__What is being asked__
Give back all of the data exactly.

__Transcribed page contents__
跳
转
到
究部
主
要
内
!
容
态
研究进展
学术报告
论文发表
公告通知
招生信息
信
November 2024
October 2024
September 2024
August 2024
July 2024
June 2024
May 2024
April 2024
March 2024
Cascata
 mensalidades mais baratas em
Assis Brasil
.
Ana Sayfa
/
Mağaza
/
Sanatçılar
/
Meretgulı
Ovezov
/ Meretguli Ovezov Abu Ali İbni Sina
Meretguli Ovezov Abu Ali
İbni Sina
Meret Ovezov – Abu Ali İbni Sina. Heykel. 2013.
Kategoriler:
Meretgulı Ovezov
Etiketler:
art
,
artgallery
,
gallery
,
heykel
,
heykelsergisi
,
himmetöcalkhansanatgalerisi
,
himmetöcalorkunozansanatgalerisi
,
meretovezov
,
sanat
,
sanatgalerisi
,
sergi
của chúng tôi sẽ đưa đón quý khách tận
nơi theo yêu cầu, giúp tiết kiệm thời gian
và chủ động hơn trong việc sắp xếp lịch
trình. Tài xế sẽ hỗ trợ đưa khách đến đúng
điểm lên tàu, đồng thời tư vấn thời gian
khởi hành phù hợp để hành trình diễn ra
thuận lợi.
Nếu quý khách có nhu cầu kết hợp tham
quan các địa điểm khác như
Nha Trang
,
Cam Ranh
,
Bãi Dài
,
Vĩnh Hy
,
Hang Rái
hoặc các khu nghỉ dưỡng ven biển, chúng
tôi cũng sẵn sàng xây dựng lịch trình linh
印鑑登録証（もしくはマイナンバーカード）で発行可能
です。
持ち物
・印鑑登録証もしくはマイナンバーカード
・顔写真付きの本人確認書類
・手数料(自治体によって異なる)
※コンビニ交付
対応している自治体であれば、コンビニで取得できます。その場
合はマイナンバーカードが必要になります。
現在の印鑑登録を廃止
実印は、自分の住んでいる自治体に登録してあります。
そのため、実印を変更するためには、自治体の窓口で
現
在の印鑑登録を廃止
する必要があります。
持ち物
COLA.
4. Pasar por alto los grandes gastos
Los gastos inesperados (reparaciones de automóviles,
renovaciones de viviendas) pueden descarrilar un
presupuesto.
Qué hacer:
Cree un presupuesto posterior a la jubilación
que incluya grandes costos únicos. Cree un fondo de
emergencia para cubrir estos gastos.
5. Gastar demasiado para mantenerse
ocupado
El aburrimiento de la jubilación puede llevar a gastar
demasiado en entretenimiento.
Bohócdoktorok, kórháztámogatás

__Solution__
跳
转
到
究部
主
要
内
!
容
态
研究进展
学术报告
论文发表
公告通知
招生信息
信
November 2024
October 2024
September 2024
August 2024
July 2024
June 2024
May 2024
April 2024
March 2024
Cascata
 mensalidades mais baratas em
Assis Brasil
.
Ana Sayfa
/
Mağaza
/
Sanatçılar
/
Meretgulı
Ovezov
/ Meretguli Ovezov Abu Ali İbni Sina
Meretguli Ovezov Abu Ali
İbni Sina
Meret Ovezov – Abu Ali İbni Sina. Heykel. 2013.
Kategoriler:
Meretgulı Ovezov
Etiketler:
art
,
artgallery
,
gallery
,
heykel
,
heykelsergisi
,
himmetöcalkhansanatgalerisi
,
himmetöcalorkunozansanatgalerisi
,
meretovezov
,
sanat
,
sanatgalerisi
,
sergi
của chúng tôi sẽ đưa đón quý khách tận
nơi theo yêu cầu, giúp tiết kiệm thời gian
và chủ động hơn trong việc sắp xếp lịch
trình. Tài xế sẽ hỗ trợ đưa khách đến đúng
điểm lên tàu, đồng thời tư vấn thời gian
khởi hành phù hợp để hành trình diễn ra
thuận lợi.
Nếu quý khách có nhu cầu kết hợp tham
quan các địa điểm khác như
Nha Trang
,
Cam Ranh
,
Bãi Dài
,
Vĩnh Hy
,
Hang Rái
hoặc các khu nghỉ dưỡng ven biển, chúng
tôi cũng sẵn sàng xây dựng lịch trình linh
印鑑登録証（もしくはマイナンバーカード）で発行可能
です。
持ち物
・印鑑登録証もしくはマイナンバーカード
・顔写真付きの本人確認書類
・手数料(自治体によって異なる)
※コンビニ交付
対応している自治体であれば、コンビニで取得できます。その場
合はマイナンバーカードが必要になります。
現在の印鑑登録を廃止
実印は、自分の住んでいる自治体に登録してあります。
そのため、実印を変更するためには、自治体の窓口で
現
在の印鑑登録を廃止
する必要があります。
持ち物
COLA.
4. Pasar por alto los grandes gastos
Los gastos inesperados (reparaciones de automóviles,
renovaciones de viviendas) pueden descarrilar un
presupuesto.
Qué hacer:
Cree un presupuesto posterior a la jubilación
que incluya grandes costos únicos. Cree un fondo de
emergencia para cubrir estos gastos.
5. Gastar demasiado para mantenerse
ocupado
El aburrimiento de la jubilación puede llevar a gastar
demasiado en entretenimiento.
Bohócdoktorok, kórháztámogatás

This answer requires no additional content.